In the old implementation, we also put the $3 in the "adjusted"
location that depended whether the target dir already existed, just for
consistency. But that was never necessary: we didn't create the $3
file, and if the .do script wants to write to $3, it should create the
target dir first anyway. So change it to *always* use a $3 temp
filename in the target dir, which is much simpler and so has fewer edge
cases.
Add t/202-del/deltest4 with some tests for all these edge cases.
Reported-by: Jeff Stearns <jeff.stearns@gmail.com>
This can happen if we create the .tmp file in the same directory as the
target, and the .do file first does "rm -rf" on that directory, then
re-creates it. The result is that the stdout file is lost.
We'll make this a warning if the .do script *didn't* write to stdout
(so the loss is harmless, just weird), and an error if they *did* write
to stdout, which we can detect because we still have an open fd on the
file, so we can fstat() it.
Now that the python scripts are all in a "redo" python module, we can
use the "new style" (ahem) package-relative imports. This appeases
pylint, plus avoids confusion in case more than one package has
similarly-named modules.
Merge the two files into env, and make each command explicitly call the
function that sets it up in the way that's needed for that command.
This means we can finally just import all the modules at the top of
each file, without worrying about import order. Phew.
While we're here, remove the weird auto-appending-'all'-to-targets
feature in env.init(). Instead, do it explicitly, and only from redo and
redo-ifchange, only if is_toplevel and no other targets are given.
They really aren't locks at all, they're a cycle detector. Also rename
REDO_LOCKS to a more meaningful REDO_CYCLES. And we'll move the
CyclicDependencyError exception in here as well, instead of state.py
where it doesn't really belong.
It's time to start preparing for a version of redo that doesn't work
unless we build it first (because it will rely on C modules, and
eventually be rewritten in C altogether).
To get rolling, remove the old-style symlinks to the main programs, and
rename those programs from redo-*.py to redo/cmd_*.py. We'll also move
all library functions into the redo/ dir, which is a more python-style
naming convention.
Previously, install.do was generating wrappers for installing in
/usr/bin, which extend sys.path and then import+run the right file.
This made "installed" redo work quite differently from running redo
inside its source tree. Instead, let's always generate the wrappers in
bin/, and not make anything executable except those wrappers.

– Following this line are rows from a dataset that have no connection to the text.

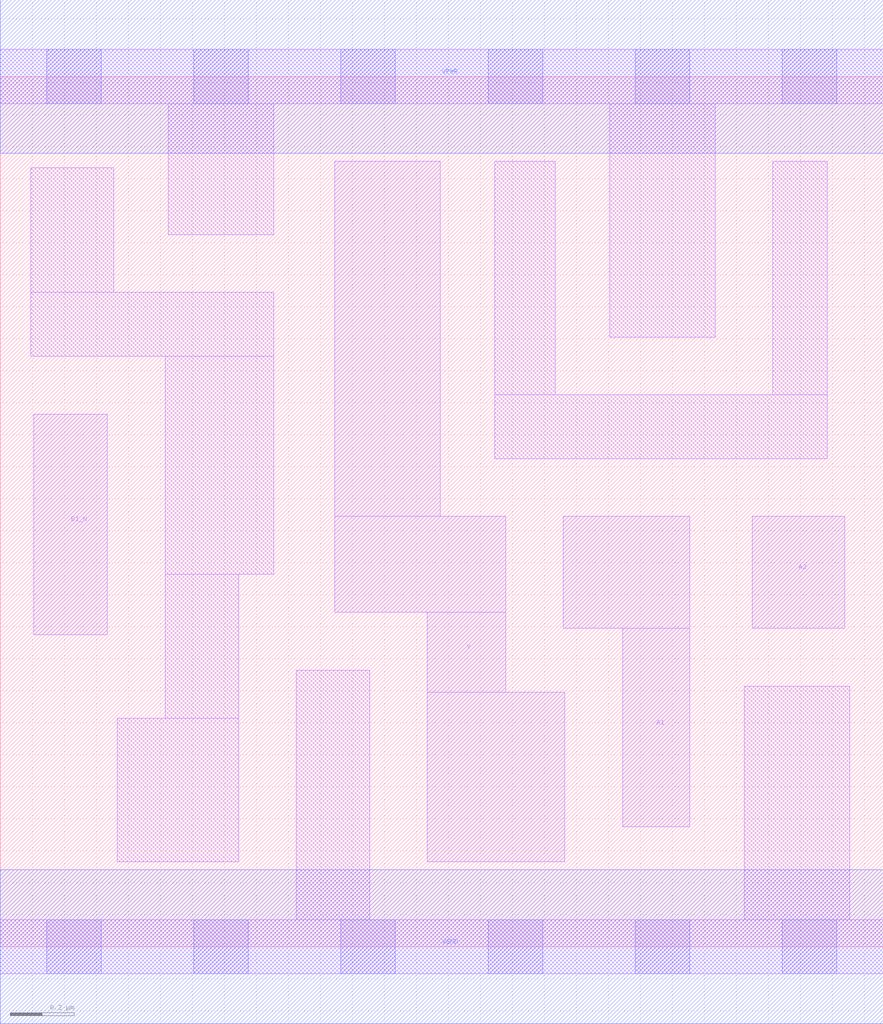
<source format=lef>
# Copyright 2020 The SkyWater PDK Authors
#
# Licensed under the Apache License, Version 2.0 (the "License");
# you may not use this file except in compliance with the License.
# You may obtain a copy of the License at
#
#     https://www.apache.org/licenses/LICENSE-2.0
#
# Unless required by applicable law or agreed to in writing, software
# distributed under the License is distributed on an "AS IS" BASIS,
# WITHOUT WARRANTIES OR CONDITIONS OF ANY KIND, either express or implied.
# See the License for the specific language governing permissions and
# limitations under the License.
#
# SPDX-License-Identifier: Apache-2.0

VERSION 5.7 ;
  NAMESCASESENSITIVE ON ;
  NOWIREEXTENSIONATPIN ON ;
  DIVIDERCHAR "/" ;
  BUSBITCHARS "[]" ;
UNITS
  DATABASE MICRONS 200 ;
END UNITS
MACRO sky130_fd_sc_hd__a21boi_1
  CLASS CORE ;
  FOREIGN sky130_fd_sc_hd__a21boi_1 ;
  ORIGIN  0.000000  0.000000 ;
  SIZE  2.760000 BY  2.720000 ;
  SYMMETRY X Y R90 ;
  SITE unithd ;
  PIN A1
    ANTENNAGATEAREA  0.247500 ;
    DIRECTION INPUT ;
    USE SIGNAL ;
    PORT
      LAYER li1 ;
        RECT 1.760000 0.995000 2.155000 1.345000 ;
        RECT 1.945000 0.375000 2.155000 0.995000 ;
    END
  END A1
  PIN A2
    ANTENNAGATEAREA  0.247500 ;
    DIRECTION INPUT ;
    USE SIGNAL ;
    PORT
      LAYER li1 ;
        RECT 2.350000 0.995000 2.640000 1.345000 ;
    END
  END A2
  PIN B1_N
    ANTENNAGATEAREA  0.126000 ;
    DIRECTION INPUT ;
    USE SIGNAL ;
    PORT
      LAYER li1 ;
        RECT 0.105000 0.975000 0.335000 1.665000 ;
    END
  END B1_N
  PIN Y
    ANTENNADIFFAREA  0.551000 ;
    DIRECTION OUTPUT ;
    USE SIGNAL ;
    PORT
      LAYER li1 ;
        RECT 1.045000 1.045000 1.580000 1.345000 ;
        RECT 1.045000 1.345000 1.375000 2.455000 ;
        RECT 1.335000 0.265000 1.765000 0.795000 ;
        RECT 1.335000 0.795000 1.580000 1.045000 ;
    END
  END Y
  PIN VGND
    DIRECTION INOUT ;
    SHAPE ABUTMENT ;
    USE GROUND ;
    PORT
      LAYER met1 ;
        RECT 0.000000 -0.240000 2.760000 0.240000 ;
    END
  END VGND
  PIN VPWR
    DIRECTION INOUT ;
    SHAPE ABUTMENT ;
    USE POWER ;
    PORT
      LAYER met1 ;
        RECT 0.000000 2.480000 2.760000 2.960000 ;
    END
  END VPWR
  OBS
    LAYER li1 ;
      RECT 0.000000 -0.085000 2.760000 0.085000 ;
      RECT 0.000000  2.635000 2.760000 2.805000 ;
      RECT 0.095000  1.845000 0.855000 2.045000 ;
      RECT 0.095000  2.045000 0.355000 2.435000 ;
      RECT 0.365000  0.265000 0.745000 0.715000 ;
      RECT 0.515000  0.715000 0.745000 1.165000 ;
      RECT 0.515000  1.165000 0.855000 1.845000 ;
      RECT 0.525000  2.225000 0.855000 2.635000 ;
      RECT 0.925000  0.085000 1.155000 0.865000 ;
      RECT 1.545000  1.525000 2.585000 1.725000 ;
      RECT 1.545000  1.725000 1.735000 2.455000 ;
      RECT 1.905000  1.905000 2.235000 2.635000 ;
      RECT 2.325000  0.085000 2.655000 0.815000 ;
      RECT 2.415000  1.725000 2.585000 2.455000 ;
    LAYER mcon ;
      RECT 0.145000 -0.085000 0.315000 0.085000 ;
      RECT 0.145000  2.635000 0.315000 2.805000 ;
      RECT 0.605000 -0.085000 0.775000 0.085000 ;
      RECT 0.605000  2.635000 0.775000 2.805000 ;
      RECT 1.065000 -0.085000 1.235000 0.085000 ;
      RECT 1.065000  2.635000 1.235000 2.805000 ;
      RECT 1.525000 -0.085000 1.695000 0.085000 ;
      RECT 1.525000  2.635000 1.695000 2.805000 ;
      RECT 1.985000 -0.085000 2.155000 0.085000 ;
      RECT 1.985000  2.635000 2.155000 2.805000 ;
      RECT 2.445000 -0.085000 2.615000 0.085000 ;
      RECT 2.445000  2.635000 2.615000 2.805000 ;
  END
END sky130_fd_sc_hd__a21boi_1
END LIBRARY

</source>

Since we're generating wrappers anyway, let's actually auto-detect the
right version of python for the running system; distros can't seem to
agree on what to call their python2 binaries (sigh). We'll fill in the
right #! shebang lines. Since we're doing that, we can stop using
/usr/bin/env, which will a) make things slightly faster, and b) let us
use "python -S", which tells python not to load a bunch of extra crap
we're not using, thus improving startup times.
Annoyingly, we now have to build redo using minimal/do, then run the
tests using bin/redo. To make this less annoying, we add a toplevel
./do script that knows the right steps, and a Makefile (whee!) for
people who are used to typing 'make' and 'make test' and 'make clean'.